Ingredients
Method
To make the gyozas
- Chop the chinese cabbage into a 1cm dice and place into a large bowl.
- Add the salt to the cabbage, and barely cover with room temperature water.
- Leave for 1.5 hours for the salt to break down the cabbage.
- Strain the cabbage and squeeze out excess water.
- Add to bowl, with crumbled tofu, chopped spring onion, and rest of ingredients, except wrappers.
- Mix thoroughly.
- Place 1 heaped teaspoon of filling into each wrapper and seal with desired method.
- Place wrapped gyozas onto tray dusted with potato starch, or corn starch.
- If freezing, freeze in single layers on a tray, before transferring to ziptop bags or freezer proof containers. Label with date and store for up to three months.

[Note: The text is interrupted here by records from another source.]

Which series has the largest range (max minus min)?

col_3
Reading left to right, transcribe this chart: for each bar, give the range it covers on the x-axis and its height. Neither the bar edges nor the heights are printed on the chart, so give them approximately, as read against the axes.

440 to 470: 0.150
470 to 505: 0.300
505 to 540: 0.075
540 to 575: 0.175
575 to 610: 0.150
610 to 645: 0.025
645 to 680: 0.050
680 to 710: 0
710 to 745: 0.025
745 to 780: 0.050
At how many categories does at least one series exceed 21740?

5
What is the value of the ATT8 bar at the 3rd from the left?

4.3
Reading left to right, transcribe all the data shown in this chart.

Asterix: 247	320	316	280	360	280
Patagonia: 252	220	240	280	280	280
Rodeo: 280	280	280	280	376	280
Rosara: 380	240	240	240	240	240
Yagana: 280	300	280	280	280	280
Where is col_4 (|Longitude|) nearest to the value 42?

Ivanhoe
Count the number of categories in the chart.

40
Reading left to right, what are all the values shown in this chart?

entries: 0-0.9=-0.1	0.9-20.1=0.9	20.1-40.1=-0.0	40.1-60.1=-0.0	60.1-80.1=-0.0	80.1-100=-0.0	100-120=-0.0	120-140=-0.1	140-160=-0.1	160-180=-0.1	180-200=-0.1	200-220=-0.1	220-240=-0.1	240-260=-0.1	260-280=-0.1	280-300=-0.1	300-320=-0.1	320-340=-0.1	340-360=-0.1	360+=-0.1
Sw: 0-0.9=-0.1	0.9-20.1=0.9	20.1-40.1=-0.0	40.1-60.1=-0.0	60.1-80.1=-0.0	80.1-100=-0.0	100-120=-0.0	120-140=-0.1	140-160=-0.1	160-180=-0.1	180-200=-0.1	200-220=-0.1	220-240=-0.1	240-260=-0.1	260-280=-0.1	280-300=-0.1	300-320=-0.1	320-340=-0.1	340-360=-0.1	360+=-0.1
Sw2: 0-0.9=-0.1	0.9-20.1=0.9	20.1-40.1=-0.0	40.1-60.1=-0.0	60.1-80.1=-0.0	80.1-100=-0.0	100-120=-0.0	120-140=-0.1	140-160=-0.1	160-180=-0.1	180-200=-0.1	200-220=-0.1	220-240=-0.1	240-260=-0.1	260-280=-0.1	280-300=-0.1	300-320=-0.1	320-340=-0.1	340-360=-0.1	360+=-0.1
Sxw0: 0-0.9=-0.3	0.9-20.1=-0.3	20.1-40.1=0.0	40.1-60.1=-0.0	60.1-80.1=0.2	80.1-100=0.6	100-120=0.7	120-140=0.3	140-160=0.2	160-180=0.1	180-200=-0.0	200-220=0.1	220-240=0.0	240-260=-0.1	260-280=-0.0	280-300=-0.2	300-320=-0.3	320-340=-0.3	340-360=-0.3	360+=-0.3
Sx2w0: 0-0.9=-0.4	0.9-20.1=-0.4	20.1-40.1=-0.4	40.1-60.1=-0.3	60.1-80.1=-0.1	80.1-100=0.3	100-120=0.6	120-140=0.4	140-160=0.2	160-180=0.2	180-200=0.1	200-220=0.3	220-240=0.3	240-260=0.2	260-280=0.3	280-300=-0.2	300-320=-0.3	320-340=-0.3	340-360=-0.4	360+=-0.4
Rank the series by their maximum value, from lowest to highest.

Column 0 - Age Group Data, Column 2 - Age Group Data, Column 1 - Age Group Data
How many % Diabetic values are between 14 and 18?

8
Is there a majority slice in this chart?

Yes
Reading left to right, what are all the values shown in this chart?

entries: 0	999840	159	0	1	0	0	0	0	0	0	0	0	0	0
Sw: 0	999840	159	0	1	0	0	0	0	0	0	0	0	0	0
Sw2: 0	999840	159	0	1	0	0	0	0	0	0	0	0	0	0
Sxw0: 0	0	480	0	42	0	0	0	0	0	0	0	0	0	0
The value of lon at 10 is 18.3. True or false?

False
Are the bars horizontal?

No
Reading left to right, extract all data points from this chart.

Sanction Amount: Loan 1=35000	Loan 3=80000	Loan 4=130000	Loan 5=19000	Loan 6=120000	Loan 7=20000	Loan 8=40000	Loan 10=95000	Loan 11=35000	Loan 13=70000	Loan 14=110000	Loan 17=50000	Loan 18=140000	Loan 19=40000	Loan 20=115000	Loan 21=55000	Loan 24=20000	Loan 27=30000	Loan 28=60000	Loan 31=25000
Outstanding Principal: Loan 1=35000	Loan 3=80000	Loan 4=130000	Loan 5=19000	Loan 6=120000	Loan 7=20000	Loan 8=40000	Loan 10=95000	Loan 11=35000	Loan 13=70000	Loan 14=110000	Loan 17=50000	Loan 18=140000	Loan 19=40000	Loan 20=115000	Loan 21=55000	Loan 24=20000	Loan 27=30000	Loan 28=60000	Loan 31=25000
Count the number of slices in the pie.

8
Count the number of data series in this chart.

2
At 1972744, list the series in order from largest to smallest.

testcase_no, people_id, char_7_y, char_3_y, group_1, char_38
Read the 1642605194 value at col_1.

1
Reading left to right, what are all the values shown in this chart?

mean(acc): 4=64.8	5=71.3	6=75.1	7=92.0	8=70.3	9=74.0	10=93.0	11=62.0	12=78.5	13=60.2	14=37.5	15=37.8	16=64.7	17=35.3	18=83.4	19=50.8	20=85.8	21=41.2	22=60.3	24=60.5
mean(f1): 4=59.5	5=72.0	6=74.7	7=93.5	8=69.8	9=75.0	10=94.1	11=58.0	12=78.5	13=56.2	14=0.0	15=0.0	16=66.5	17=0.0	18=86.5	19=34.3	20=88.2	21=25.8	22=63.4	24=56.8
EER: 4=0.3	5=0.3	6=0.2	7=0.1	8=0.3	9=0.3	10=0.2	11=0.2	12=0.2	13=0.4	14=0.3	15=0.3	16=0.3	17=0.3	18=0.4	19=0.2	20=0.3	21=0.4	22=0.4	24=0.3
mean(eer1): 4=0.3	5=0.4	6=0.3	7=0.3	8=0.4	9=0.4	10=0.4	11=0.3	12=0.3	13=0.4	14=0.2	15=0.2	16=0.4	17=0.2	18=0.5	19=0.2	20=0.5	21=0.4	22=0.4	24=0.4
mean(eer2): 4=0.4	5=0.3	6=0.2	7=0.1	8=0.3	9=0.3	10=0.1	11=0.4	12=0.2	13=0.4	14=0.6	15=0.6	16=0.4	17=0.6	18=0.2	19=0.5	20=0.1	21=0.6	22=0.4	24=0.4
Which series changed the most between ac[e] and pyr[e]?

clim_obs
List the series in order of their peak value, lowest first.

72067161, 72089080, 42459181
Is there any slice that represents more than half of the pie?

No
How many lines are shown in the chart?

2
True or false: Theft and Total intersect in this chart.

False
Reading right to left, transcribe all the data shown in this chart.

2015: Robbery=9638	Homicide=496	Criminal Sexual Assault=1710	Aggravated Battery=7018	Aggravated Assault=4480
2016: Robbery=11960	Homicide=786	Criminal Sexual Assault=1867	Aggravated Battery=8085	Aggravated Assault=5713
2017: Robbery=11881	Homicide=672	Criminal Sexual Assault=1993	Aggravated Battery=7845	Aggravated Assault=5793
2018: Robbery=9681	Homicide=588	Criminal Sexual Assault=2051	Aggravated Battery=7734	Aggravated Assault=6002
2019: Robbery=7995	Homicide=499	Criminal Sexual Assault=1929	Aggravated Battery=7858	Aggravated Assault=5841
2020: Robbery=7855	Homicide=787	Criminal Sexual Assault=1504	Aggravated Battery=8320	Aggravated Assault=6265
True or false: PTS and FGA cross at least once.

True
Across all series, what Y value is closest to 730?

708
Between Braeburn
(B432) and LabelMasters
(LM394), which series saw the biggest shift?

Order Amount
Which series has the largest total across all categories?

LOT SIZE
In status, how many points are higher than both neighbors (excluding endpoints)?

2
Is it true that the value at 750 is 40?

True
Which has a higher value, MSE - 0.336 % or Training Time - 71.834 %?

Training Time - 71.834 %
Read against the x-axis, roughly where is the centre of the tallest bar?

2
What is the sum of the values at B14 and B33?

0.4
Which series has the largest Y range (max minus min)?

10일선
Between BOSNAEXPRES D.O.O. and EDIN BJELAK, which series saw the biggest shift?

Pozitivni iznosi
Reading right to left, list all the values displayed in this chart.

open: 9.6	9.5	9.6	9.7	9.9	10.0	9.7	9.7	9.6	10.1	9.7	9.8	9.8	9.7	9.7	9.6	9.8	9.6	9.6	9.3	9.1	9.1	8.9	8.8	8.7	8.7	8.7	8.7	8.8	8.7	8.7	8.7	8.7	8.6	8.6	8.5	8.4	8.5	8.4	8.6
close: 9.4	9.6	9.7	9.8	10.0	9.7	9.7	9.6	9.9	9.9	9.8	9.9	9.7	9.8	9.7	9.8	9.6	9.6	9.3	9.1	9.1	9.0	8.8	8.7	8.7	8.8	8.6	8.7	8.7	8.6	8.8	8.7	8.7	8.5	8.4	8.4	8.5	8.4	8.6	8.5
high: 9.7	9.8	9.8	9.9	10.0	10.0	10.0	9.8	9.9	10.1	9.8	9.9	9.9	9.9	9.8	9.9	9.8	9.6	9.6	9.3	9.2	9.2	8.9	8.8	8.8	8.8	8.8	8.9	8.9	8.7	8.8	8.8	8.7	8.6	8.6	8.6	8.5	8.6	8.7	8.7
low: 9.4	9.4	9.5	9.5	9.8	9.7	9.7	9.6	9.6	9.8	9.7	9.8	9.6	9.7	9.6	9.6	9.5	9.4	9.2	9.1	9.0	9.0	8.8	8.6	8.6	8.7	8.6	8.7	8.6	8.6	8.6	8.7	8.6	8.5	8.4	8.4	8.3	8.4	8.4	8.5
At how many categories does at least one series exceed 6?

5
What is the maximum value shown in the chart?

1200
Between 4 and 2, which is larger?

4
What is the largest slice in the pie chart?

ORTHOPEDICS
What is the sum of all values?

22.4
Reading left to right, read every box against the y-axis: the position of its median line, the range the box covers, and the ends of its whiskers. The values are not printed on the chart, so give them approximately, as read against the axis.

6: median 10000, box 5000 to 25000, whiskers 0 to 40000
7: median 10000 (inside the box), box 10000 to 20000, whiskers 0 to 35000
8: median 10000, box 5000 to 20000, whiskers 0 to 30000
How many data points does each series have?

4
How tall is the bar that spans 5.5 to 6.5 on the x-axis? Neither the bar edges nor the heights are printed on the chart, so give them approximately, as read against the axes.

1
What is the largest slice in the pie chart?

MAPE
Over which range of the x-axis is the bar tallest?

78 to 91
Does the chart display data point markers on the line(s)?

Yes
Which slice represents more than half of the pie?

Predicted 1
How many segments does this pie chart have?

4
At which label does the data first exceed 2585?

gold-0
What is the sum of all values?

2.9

- If frying, heat up 1 tbsp of oil in a deep (preferably nonstick) frypan with a lid.
- Put a kettle of water on to boil.
- Place gyozas into pan in a single layer, and fry over medium heat for 2 minutes, or until base is lightly browned.
- Pour recently boiled water into the pan, till the gyozas are 3/4 covered with water, and cover pan with lid,
- Cook over medium/high heat till water has completely evaporated.
- Keep frying for another couple of minutes, till the bottoms are crispy and browned.
To make the sauce
- Lightly sauté the ginger, spring onion, and garlic in the sesame oil.
- Add the rest of the ingredients, mix and bring to the boil.
- Let cool before serving.
Notes
*This is the sister recipe to last week's shiitake mushroom ramen recipe. If you haven't made the ramen, no worries! You can also use the water that was used to rehydrate the mushrooms.